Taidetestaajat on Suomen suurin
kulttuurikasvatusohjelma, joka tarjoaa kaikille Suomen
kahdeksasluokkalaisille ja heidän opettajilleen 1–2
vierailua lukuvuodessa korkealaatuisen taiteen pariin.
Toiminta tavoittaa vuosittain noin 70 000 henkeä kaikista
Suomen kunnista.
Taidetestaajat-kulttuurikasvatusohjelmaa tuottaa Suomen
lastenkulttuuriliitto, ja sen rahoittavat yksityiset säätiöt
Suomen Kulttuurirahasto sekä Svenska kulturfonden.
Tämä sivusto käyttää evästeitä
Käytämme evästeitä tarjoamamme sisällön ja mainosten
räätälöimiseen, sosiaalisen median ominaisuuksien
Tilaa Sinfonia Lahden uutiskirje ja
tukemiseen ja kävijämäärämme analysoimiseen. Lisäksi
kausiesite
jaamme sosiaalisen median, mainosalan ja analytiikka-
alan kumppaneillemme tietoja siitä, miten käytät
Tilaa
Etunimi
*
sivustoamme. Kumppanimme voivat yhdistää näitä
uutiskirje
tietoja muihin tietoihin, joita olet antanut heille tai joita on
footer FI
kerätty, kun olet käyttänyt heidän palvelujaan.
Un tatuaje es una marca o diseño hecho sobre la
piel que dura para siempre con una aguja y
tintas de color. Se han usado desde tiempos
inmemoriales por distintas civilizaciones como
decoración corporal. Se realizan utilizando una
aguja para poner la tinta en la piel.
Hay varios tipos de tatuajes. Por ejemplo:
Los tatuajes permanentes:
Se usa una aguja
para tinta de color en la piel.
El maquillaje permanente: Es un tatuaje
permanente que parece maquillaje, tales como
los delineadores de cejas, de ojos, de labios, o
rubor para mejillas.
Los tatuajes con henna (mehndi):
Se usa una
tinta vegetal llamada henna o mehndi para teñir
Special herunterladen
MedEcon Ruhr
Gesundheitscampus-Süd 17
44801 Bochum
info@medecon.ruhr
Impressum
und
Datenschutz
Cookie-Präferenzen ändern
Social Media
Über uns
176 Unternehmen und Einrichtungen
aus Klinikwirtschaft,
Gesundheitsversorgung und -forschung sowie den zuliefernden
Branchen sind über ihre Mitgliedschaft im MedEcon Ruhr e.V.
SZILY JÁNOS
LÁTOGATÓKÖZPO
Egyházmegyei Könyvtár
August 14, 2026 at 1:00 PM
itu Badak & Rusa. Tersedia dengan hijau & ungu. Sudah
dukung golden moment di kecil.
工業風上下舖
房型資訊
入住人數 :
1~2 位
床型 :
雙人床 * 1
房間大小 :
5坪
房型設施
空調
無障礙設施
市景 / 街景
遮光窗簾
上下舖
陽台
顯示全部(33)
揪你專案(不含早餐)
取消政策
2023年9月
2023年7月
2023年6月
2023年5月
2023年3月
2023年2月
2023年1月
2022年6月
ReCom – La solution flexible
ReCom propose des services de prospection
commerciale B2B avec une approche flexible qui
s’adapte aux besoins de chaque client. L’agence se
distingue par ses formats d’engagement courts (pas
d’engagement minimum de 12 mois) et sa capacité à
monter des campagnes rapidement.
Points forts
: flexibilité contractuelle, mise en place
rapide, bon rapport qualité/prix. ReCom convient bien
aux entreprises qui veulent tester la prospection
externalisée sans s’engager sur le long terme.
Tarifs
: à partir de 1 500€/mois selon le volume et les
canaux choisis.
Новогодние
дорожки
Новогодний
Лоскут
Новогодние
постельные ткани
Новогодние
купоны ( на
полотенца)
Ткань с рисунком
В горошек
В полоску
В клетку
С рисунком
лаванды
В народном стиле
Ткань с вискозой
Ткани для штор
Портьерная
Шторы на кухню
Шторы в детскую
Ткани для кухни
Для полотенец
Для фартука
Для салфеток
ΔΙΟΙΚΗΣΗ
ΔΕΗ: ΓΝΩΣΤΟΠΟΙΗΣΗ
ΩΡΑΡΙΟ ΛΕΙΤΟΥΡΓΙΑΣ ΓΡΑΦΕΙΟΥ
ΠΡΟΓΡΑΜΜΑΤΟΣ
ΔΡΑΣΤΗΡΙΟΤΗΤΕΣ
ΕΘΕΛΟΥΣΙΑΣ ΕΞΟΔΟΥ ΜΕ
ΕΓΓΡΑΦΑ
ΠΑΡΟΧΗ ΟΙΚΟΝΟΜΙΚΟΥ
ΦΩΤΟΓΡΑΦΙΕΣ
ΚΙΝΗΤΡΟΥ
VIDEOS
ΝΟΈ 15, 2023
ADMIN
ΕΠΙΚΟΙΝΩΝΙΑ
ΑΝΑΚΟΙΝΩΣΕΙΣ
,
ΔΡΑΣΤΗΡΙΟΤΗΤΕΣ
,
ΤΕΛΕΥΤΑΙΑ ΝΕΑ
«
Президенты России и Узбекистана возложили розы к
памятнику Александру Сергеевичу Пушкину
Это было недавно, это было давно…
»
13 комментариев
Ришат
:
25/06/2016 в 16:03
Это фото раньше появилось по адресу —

· · · · · · ·

What the task requires:
Nothing but the full listing, copied exactly, belongs in the answer.

Answer section:
Taidetestaajat on Suomen suurin
kulttuurikasvatusohjelma, joka tarjoaa kaikille Suomen
kahdeksasluokkalaisille ja heidän opettajilleen 1–2
vierailua lukuvuodessa korkealaatuisen taiteen pariin.
Toiminta tavoittaa vuosittain noin 70 000 henkeä kaikista
Suomen kunnista.
Taidetestaajat-kulttuurikasvatusohjelmaa tuottaa Suomen
lastenkulttuuriliitto, ja sen rahoittavat yksityiset säätiöt
Suomen Kulttuurirahasto sekä Svenska kulturfonden.
Tämä sivusto käyttää evästeitä
Käytämme evästeitä tarjoamamme sisällön ja mainosten
räätälöimiseen, sosiaalisen median ominaisuuksien
Tilaa Sinfonia Lahden uutiskirje ja
tukemiseen ja kävijämäärämme analysoimiseen. Lisäksi
kausiesite
jaamme sosiaalisen median, mainosalan ja analytiikka-
alan kumppaneillemme tietoja siitä, miten käytät
Tilaa
Etunimi
*
sivustoamme. Kumppanimme voivat yhdistää näitä
uutiskirje
tietoja muihin tietoihin, joita olet antanut heille tai joita on
footer FI
kerätty, kun olet käyttänyt heidän palvelujaan.
Un tatuaje es una marca o diseño hecho sobre la
piel que dura para siempre con una aguja y
tintas de color. Se han usado desde tiempos
inmemoriales por distintas civilizaciones como
decoración corporal. Se realizan utilizando una
aguja para poner la tinta en la piel.
Hay varios tipos de tatuajes. Por ejemplo:
Los tatuajes permanentes:
Se usa una aguja
para tinta de color en la piel.
El maquillaje permanente: Es un tatuaje
permanente que parece maquillaje, tales como
los delineadores de cejas, de ojos, de labios, o
rubor para mejillas.
Los tatuajes con henna (mehndi):
Se usa una
tinta vegetal llamada henna o mehndi para teñir
Special herunterladen
MedEcon Ruhr
Gesundheitscampus-Süd 17
44801 Bochum
info@medecon.ruhr
Impressum
und
Datenschutz
Cookie-Präferenzen ändern
Social Media
Über uns
176 Unternehmen und Einrichtungen
aus Klinikwirtschaft,
Gesundheitsversorgung und -forschung sowie den zuliefernden
Branchen sind über ihre Mitgliedschaft im MedEcon Ruhr e.V.
SZILY JÁNOS
LÁTOGATÓKÖZPO
Egyházmegyei Könyvtár
August 14, 2026 at 1:00 PM
itu Badak & Rusa. Tersedia dengan hijau & ungu. Sudah
dukung golden moment di kecil.
工業風上下舖
房型資訊
入住人數 :
1~2 位
床型 :
雙人床 * 1
房間大小 :
5坪
房型設施
空調
無障礙設施
市景 / 街景
遮光窗簾
上下舖
陽台
顯示全部(33)
揪你專案(不含早餐)
取消政策
2023年9月
2023年7月
2023年6月
2023年5月
2023年3月
2023年2月
2023年1月
2022年6月
ReCom – La solution flexible
ReCom propose des services de prospection
commerciale B2B avec une approche flexible qui
s’adapte aux besoins de chaque client. L’agence se
distingue par ses formats d’engagement courts (pas
d’engagement minimum de 12 mois) et sa capacité à
monter des campagnes rapidement.
Points forts
: flexibilité contractuelle, mise en place
rapide, bon rapport qualité/prix. ReCom convient bien
aux entreprises qui veulent tester la prospection
externalisée sans s’engager sur le long terme.
Tarifs
: à partir de 1 500€/mois selon le volume et les
canaux choisis.
Новогодние
дорожки
Новогодний
Лоскут
Новогодние
постельные ткани
Новогодние
купоны ( на
полотенца)
Ткань с рисунком
В горошек
В полоску
В клетку
С рисунком
лаванды
В народном стиле
Ткань с вискозой
Ткани для штор
Портьерная
Шторы на кухню
Шторы в детскую
Ткани для кухни
Для полотенец
Для фартука
Для салфеток
ΔΙΟΙΚΗΣΗ
ΔΕΗ: ΓΝΩΣΤΟΠΟΙΗΣΗ
ΩΡΑΡΙΟ ΛΕΙΤΟΥΡΓΙΑΣ ΓΡΑΦΕΙΟΥ
ΠΡΟΓΡΑΜΜΑΤΟΣ
ΔΡΑΣΤΗΡΙΟΤΗΤΕΣ
ΕΘΕΛΟΥΣΙΑΣ ΕΞΟΔΟΥ ΜΕ
ΕΓΓΡΑΦΑ
ΠΑΡΟΧΗ ΟΙΚΟΝΟΜΙΚΟΥ
ΦΩΤΟΓΡΑΦΙΕΣ
ΚΙΝΗΤΡΟΥ
VIDEOS
ΝΟΈ 15, 2023
ADMIN
ΕΠΙΚΟΙΝΩΝΙΑ
ΑΝΑΚΟΙΝΩΣΕΙΣ
,
ΔΡΑΣΤΗΡΙΟΤΗΤΕΣ
,
ΤΕΛΕΥΤΑΙΑ ΝΕΑ
«
Президенты России и Узбекистана возложили розы к
памятнику Александру Сергеевичу Пушкину
Это было недавно, это было давно…
»
13 комментариев
Ришат
:
25/06/2016 в 16:03
Это фото раньше появилось по адресу —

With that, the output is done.